(Excerpted passage)
Many states require 1 to 6 days to pass between the granting of the license and the marriage ceremony. After the marriage ceremony, both spouses and the officiant sign the marriage license (some states also require one or two witnesses). The officiant or couple then files for a certified copy of the marriage license and a marriage certificate with the appropriate authority. Some states also have a requirement that a license be filed within a certain time after its issuance, typically 30 or 60 days, following which a new license must be obtained.
Marriage licenses in the United States fall under the jurisdiction of the state in which the ceremony is performed; however, the marriage is generally recognized across the country. The state in which they are married holds the record of that marriage. Traditionally, working with law enforcement was the only means of searching and accessing marriage license information across state lines.
In Alabama, a law was passed in 2019 which abolished the issuance of marriage licenses and repealed a requirement for solemnization. Instead, couples of legal age are allowed to jointly fill out a marriage certificate, have their certificate notarized by two notaries public, and submit their certificate to an Alabama judge, who is required to accept their certificate.
= Controversy in the U.S.
=Some groups and individuals believe that the requirement to obtain a marriage license is unnecessary or immoral. The Libertarian Party, for instance, believes that marriage should be a matter of personal liberty, not requiring permission from the state.
Individuals who align with this libertarian stance argue that marriage is a right, and that by allowing the state to exercise control over marriage, it falsely presupposes that we merely have the privilege, not the right, to marry. As an example of a right (as opposed to a privilege), those that are born in the US receive a birth certificate (certifying that they have been born), not a birth license (which would give them license so they could be born). Some Christian groups also argue that a marriage is a contract between a man and a woman presided over by God, so no authorization from the state is required. Some US states have started citing the state specifically as a party in the marriage contract which is seen by some as an infringement.
(End Excerpted passage)
(Extracted entries)
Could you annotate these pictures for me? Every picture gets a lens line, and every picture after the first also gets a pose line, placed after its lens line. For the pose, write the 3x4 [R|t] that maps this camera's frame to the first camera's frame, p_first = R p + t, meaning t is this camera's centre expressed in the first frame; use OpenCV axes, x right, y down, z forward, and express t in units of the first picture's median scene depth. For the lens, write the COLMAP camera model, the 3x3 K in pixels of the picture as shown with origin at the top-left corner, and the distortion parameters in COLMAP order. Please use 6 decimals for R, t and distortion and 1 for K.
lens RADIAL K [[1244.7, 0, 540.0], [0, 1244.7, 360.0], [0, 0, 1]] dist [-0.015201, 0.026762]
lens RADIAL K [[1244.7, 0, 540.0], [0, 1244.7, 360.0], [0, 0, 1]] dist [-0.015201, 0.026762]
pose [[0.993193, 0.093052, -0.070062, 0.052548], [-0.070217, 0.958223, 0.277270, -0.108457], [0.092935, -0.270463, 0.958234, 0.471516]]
(End Extracted entries)
(Extracted entries)
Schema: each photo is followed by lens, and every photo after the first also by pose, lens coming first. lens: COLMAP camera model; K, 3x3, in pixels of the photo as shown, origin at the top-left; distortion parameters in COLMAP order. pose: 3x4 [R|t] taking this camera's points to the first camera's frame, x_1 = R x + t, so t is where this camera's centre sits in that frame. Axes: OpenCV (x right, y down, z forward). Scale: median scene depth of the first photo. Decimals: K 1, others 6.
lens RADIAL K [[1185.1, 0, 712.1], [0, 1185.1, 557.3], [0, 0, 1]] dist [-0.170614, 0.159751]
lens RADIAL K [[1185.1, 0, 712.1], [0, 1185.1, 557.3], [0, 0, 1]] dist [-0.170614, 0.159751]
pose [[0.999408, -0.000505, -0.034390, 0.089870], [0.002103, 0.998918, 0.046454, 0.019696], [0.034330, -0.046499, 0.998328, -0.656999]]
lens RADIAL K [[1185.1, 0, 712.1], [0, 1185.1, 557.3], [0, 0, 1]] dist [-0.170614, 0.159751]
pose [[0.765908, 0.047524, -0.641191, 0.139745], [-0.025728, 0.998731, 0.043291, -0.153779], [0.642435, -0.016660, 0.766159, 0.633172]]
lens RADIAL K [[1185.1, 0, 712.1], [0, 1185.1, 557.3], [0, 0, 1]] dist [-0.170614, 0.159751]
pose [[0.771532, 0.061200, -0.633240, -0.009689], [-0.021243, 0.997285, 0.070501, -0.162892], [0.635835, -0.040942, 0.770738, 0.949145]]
(End Extracted entries)
(Extracted entries)
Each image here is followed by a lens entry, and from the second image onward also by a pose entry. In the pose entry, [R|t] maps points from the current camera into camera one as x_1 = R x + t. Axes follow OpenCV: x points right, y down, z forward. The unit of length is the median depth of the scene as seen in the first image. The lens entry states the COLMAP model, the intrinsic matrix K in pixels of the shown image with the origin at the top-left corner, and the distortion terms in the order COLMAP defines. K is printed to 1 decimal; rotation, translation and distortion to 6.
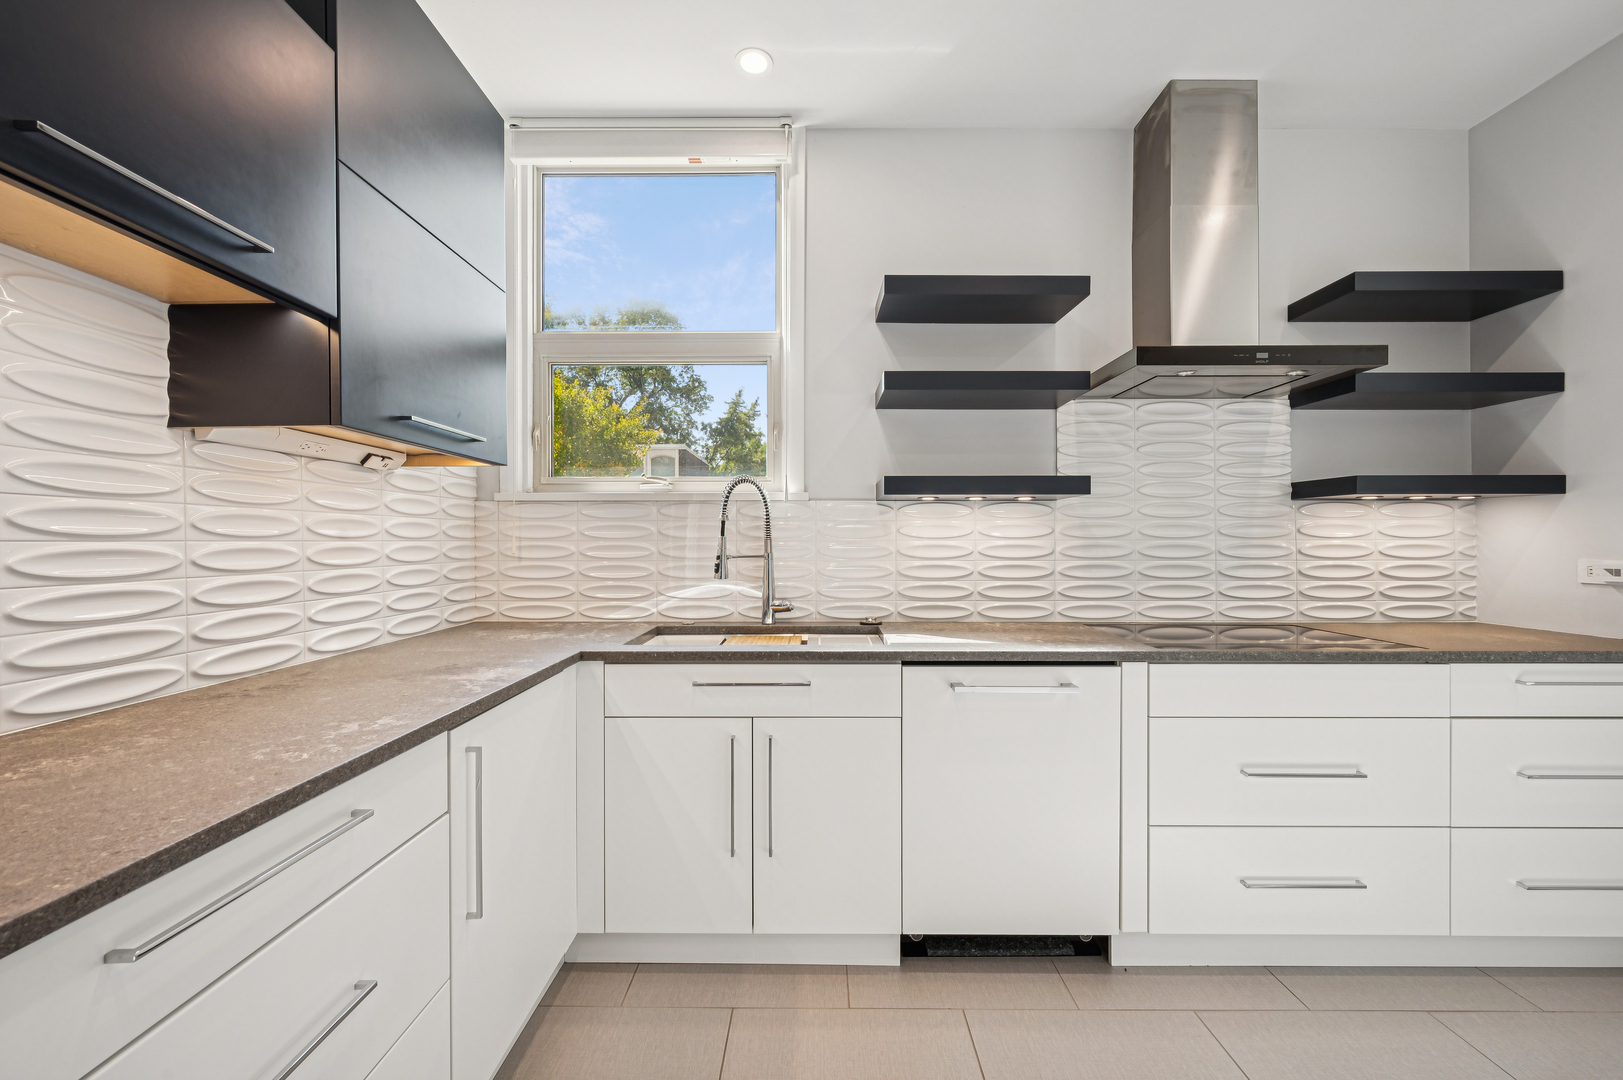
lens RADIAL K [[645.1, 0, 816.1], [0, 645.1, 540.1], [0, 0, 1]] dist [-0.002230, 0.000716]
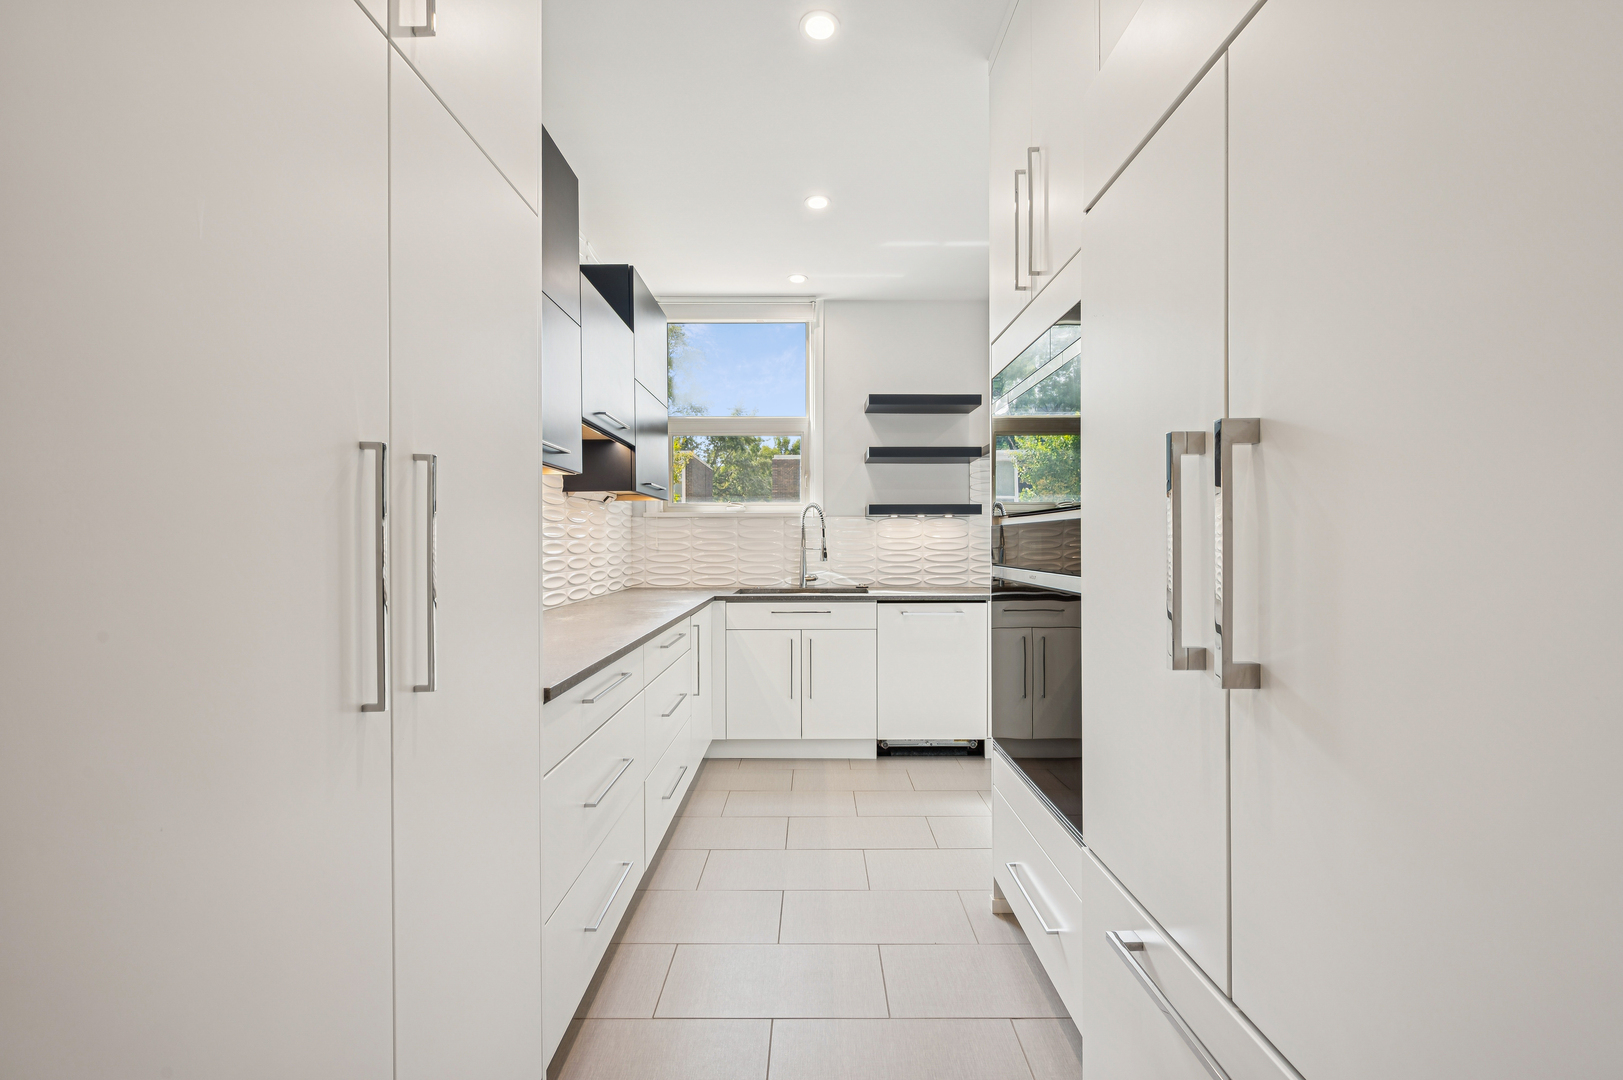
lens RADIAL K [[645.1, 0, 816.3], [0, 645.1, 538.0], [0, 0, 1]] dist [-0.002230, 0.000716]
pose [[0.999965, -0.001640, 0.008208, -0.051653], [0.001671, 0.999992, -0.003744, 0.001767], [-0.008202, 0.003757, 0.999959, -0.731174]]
(End Extracted entries)
Task set:
- A) Answer these three questions from the passage on marriage licenses:
(i) How many days do many states require between the granting of the license and the ceremony?
(ii) In what year did Alabama pass its law abolishing the issuance of marriage licenses?
(iii) Under that Alabama law, how many notaries public must notarize the couple's certificate?
- B) From the passage on marriage licenses, quote word for word everything from "Marriage licenses in" down to "accept their certificate.".
- C) Render this sentence from the passage on marriage licenses in Spanish: "The Libertarian Party, for instance, believes that marriage should be a matter of personal liberty, not requiring permission from the state."

Outputs by task:
- A)
(i) 1 to 6 days
(ii) 2019
(iii) Two

- B)
Marriage licenses in the United States fall under the jurisdiction of the state in which the ceremony is performed; however, the marriage is generally recognized across the country. The state in which they are married holds the record of that marriage. Traditionally, working with law enforcement was the only means of searching and accessing marriage license information across state lines.
In Alabama, a law was passed in 2019 which abolished the issuance of marriage licenses and repealed a requirement for solemnization. Instead, couples of legal age are allowed to jointly fill out a marriage certificate, have their certificate notarized by two notaries public, and submit their certificate to an Alabama judge, who is required to accept their certificate.

- C) El Partido Libertario, por ejemplo, cree que el matrimonio debería ser una cuestión de libertad personal, que no requiera permiso del estado.